Coscienza storica
“Mentre, dunque, nel movimento operaio che si raccoglieva nelle società di mutuo soccorso a direzione
democratica e moderata, si formavano nuovi gruppi operaisti assertori del
principio che i lavoratori dovessero fare da sé e adottare il criterio della resistenza nei
confronti con il padronato, tra i cattolici si continuava a ritenere che la
questione operaia potesse risolversi con
le società miste [riunendo datori di lavoro e lavoratori dipendenti]
a
direzione confessionale.
[…]
…Paganuzzi [Giovan Battista Paganuzzi – 1841/1923 – fondatore,
esponente e, dal 1889, presidente dell’Opera
dei Congressi], proponendo nel 1890
un congresso operaio, ribadiva che le associazioni operaie cattoliche “possibilmente”
dovevano essere costituite da padroni e operai. Il principio della resistenza non era
ancora ammesso tra i cattolici intransigenti: incominciò a farsi strada dopo la
Rerum Novarum [sulle “novita”, promulgata dal papa Leone 13° nel 1891], con l’elaborazione dottrinale del Toniolo,
anche se tra un’infinità di cautele.
[…]
Il cattolico intransigente era
refrattario ad ammettere la resistenza, non perché gli mancasse la sensibilità
per i problemi della miseria operaia, ma perché culturalmente egli era portato a ritenere che quella
miseria fosse non tanto il prodotto di una condizione economica nuova, quanto
la conseguenza della perdita, causata dalla rivoluzione liberale, del principio
corporativo cristiano, che avrebbe avuto ancora una sua vitalità […] il padrone può “salvarsi” dalla ferrea legge
capitalistica con uno sforzo morale e religioso, tornando al senso della
solidarietà e fraternità cristiana.
[…]
La resistenza e i sindacati
presuppongono una rottura dell’unità culturale città-campagna che l’intransigente
non accetta: per Paganuzzi e i suoi amici l’operaio ha bisogno della terra e
della parrocchia, la sua condizione in regime capitalistico è una distorsione,
un fatto innaturale, contro la legge umana e divina.
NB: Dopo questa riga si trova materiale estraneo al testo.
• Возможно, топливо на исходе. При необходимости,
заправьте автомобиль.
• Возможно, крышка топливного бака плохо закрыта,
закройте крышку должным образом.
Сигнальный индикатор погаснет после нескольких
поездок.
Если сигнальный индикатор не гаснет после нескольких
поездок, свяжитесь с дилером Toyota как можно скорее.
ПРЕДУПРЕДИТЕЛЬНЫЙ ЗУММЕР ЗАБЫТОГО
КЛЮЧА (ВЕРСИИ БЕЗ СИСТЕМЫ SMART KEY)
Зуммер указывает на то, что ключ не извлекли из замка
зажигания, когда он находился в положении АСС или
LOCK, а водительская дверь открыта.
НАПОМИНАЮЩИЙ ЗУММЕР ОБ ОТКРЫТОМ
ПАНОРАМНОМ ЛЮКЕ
[da: Gabriele De Rosa, Il movimento cattolico in Italia – dalla Restaurazione
all’età giolittiana, Laterza, 1979]
Dopo la violenta epopea risorgimentale, che
produsse il dominio sull’intera Italia di una classe politica informata ai
principi del liberalismo, si aprì nell’Italia degli ultimi trent’anni dell’Ottocento
una vivace stagione di moti sociali centrata sull’idea di tutelare e
risollevare i ceti che in quella nuova società erano svantaggiati, in
particolare quello dei lavoratori dell’industria concentrati nelle città
industriali. Si trattò di un movimento
che coinvolse l’intera Europa di allora e anche la gente di fede italiana.
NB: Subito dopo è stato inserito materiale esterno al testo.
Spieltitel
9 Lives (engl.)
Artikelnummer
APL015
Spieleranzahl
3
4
Comportò un profondo mutamento culturale delle concezioni religiose in materia
di organizzazione della società, che produsse un’ideologia che nel corso del
Novecento fu definita di democrazia
cristiana, la quale affermava la possibilità di pensare a una ordinamento
sociale più giusto in base a valori affermati in religione. In questo sviluppo
interferirono pesantemente le pretese temporalistiche dal papato, che voleva coinvolgere
la base sociale delle genti di fede in un azione di pressione per recuperargli
il soppresso dominio statale, in particolare sulla città di Roma, e solo in quei limiti e con quella finalità,
in fondo, ammetteva l’impegno sociale di laici e preti. La questione, in
quest’ottica, veniva ad essere essenzialmente di potere, mentre la prospettiva
degli democratici cristiani era molto
più ampia.
Che serve fare memoria di queste cose, lontane
nel tempo? Serve, perché la gran parte dei problemi che oggi, in Italia,
incontriamo nelle cose religiose ha radici lontane, proprio in quell’epoca. La
carenza di una coscienza storica è la più grave carenza nell’istruzione
religiosa di base dei tempi nostri. Di solito ai nostri catecumeni viene
infatti somministrata una pappa ideologica in cui la memoria storica viene
abbastanza manipolata, in particolare per legittimare l’azione politica e
sociale della nostra gerarchia del clero, nell’organizzazione molto accentrata
e autoritaria che abbiamo ricevuto dal secondo millennio della nostra era.